__CONSIGNES DE TRAVAIL__.
1. Réécrivez le passage de l'extrait sur la Kabylie qui commence par « En fait, pour » et se poursuit jusqu'à « durant plusieurs siècles. », en remplaçant « rempart » par « bouclier ».
2. Relevez dans l'extrait sur la Kabylie toutes les manières dont y est qualifié le regard porté sur l'enrichissement personnel dans les villages.

__EXTRAIT DU DOCUMENT__.
L’Algérie indépendante est née en 1962. Cependant, la Kabylie, en tant que région et socle d’une population ayant des caractéristiques et une organisation sociale propres à celle-ci, est le produit d’une longue histoire. Cette population est le contraire de celle que décrivait La Boétie dans son œuvre « Discours sur la servitude volontaire ».
Le mot Amazigh signifie « Homme libre ». On comprend mieux son sens lorsqu’on se trouve dans l’un de ces villages kabyles perché en haut d’une montagne. La première question qui vient à l’esprit est la suivante : Pourquoi, les premiers habitants arrivés sur les lieux, ont-ils délaissé toutes les plaines fertiles situées dans la vallée pour venir s’installer dans cet endroit si austère et inhospitalier ? La réponse, on la trouvera dans le dicton kabyle : Win is3ane deg adrar ur yatsagwad d-agzaghar : « Qui a les siens dans la montagne, n’a rien à redouter dans la plaine ».
En fait, pour la population kabyle, la montagne constitue un rempart la protégeant des potentiels envahisseurs. Il fut un temps où les villageois descendaient armés de leurs montagnes afin de se rendre à la vallée pour travailler leurs terres dont le relief leur permettait de cultiver des céréales et pratiquer l’arboriculture intensive. Le soir, ils rentraient à leurs villages où leurs femmes et enfants étaient à l’abri de tout danger. Leur organisation sociale est restée la même durant plusieurs siècles.
Chaque village était une sorte d’une petite république laïque et autonome différente, en revanche, de la république athénienne, car elle était égalitaire et ne pratiquait pas l’esclavage. Donc, il n’y avait pas de classes sociales et l’enrichissement personnel était très mal perçu et était même considéré comme illicite et faisait l’objet de suspicion.
Pour les Kabyles de l’époque, la vraie richesse était la procréation, et l’égalitarisme était considéré comme étant le garant de l’homogénéité de la société. Devenant de plus en plus exiguë, l’étendue de leurs terres cultivables ne pouvait leur permettre d’y vivre aisément. Pour cette raison, ils avaient développé des activités artisanales et des techniques guerrières qu’ils arrivaient à vendre à d’autres régions en dehors de la Kabylie.

__DONNÉES D'ENTRÉE__.
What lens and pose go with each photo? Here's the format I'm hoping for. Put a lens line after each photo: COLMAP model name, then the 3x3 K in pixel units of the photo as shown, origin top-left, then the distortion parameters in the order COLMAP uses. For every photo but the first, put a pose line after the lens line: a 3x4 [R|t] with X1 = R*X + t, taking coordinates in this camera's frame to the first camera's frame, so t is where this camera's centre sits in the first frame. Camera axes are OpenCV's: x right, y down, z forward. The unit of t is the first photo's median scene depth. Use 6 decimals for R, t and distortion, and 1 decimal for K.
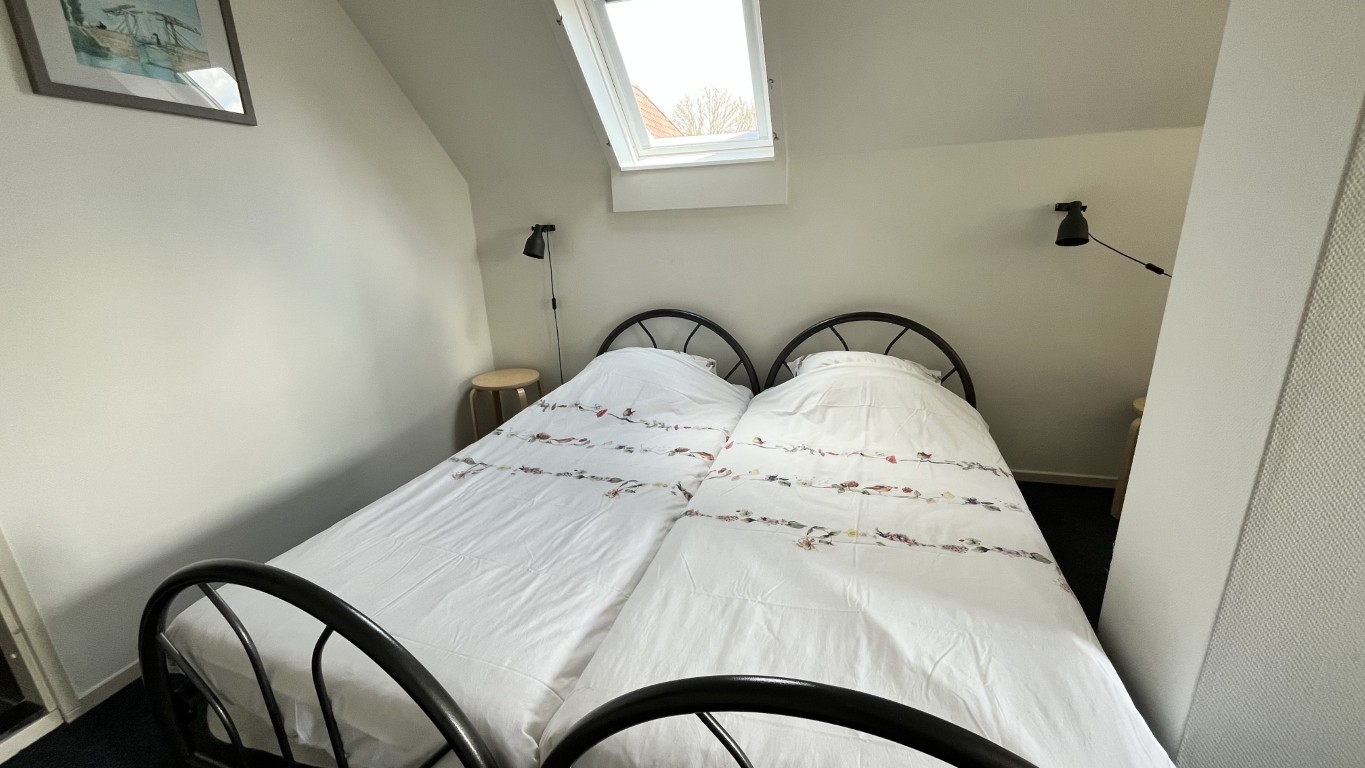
lens RADIAL K [[553.4, 0, 680.2], [0, 553.4, 382.3], [0, 0, 1]] dist [0.001036, 0.000224]
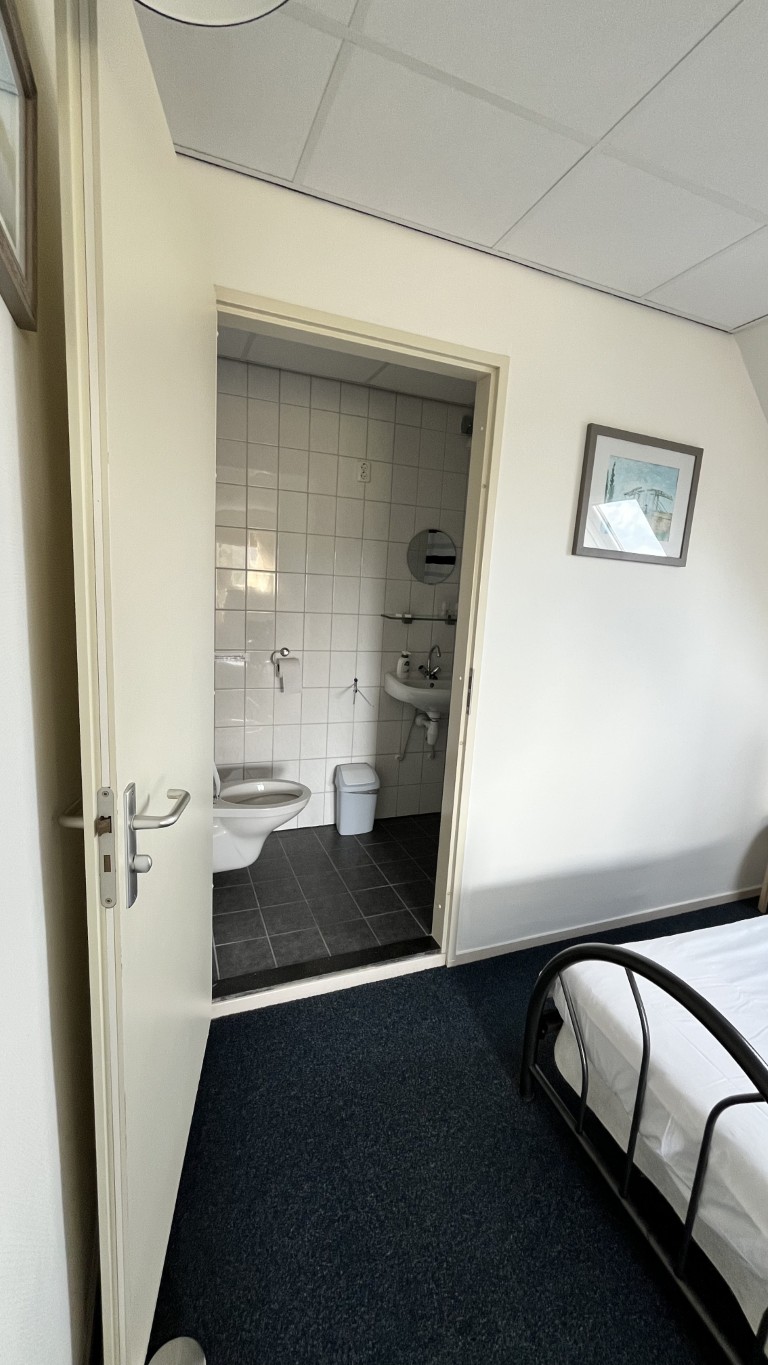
lens RADIAL K [[553.4, 0, 384.0], [0, 553.4, 682.5], [0, 0, 1]] dist [0.001036, 0.000224]
pose [[0.611791, 0.204216, -0.764204, -0.256846], [-0.303711, 0.952695, 0.011447, -0.058357], [0.730392, 0.225094, 0.644873, -0.219341]]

__RÉSULTATS ATTENDUS__.
1.
En fait, pour la population kabyle, la montagne constitue un bouclier la protégeant des potentiels envahisseurs. Il fut un temps où les villageois descendaient armés de leurs montagnes afin de se rendre à la vallée pour travailler leurs terres dont le relief leur permettait de cultiver des céréales et pratiquer l’arboriculture intensive. Le soir, ils rentraient à leurs villages où leurs femmes et enfants étaient à l’abri de tout danger. Leur organisation sociale est restée la même durant plusieurs siècles.

2.
- très mal perçu
- considéré comme illicite
- faisait l'objet de suspicion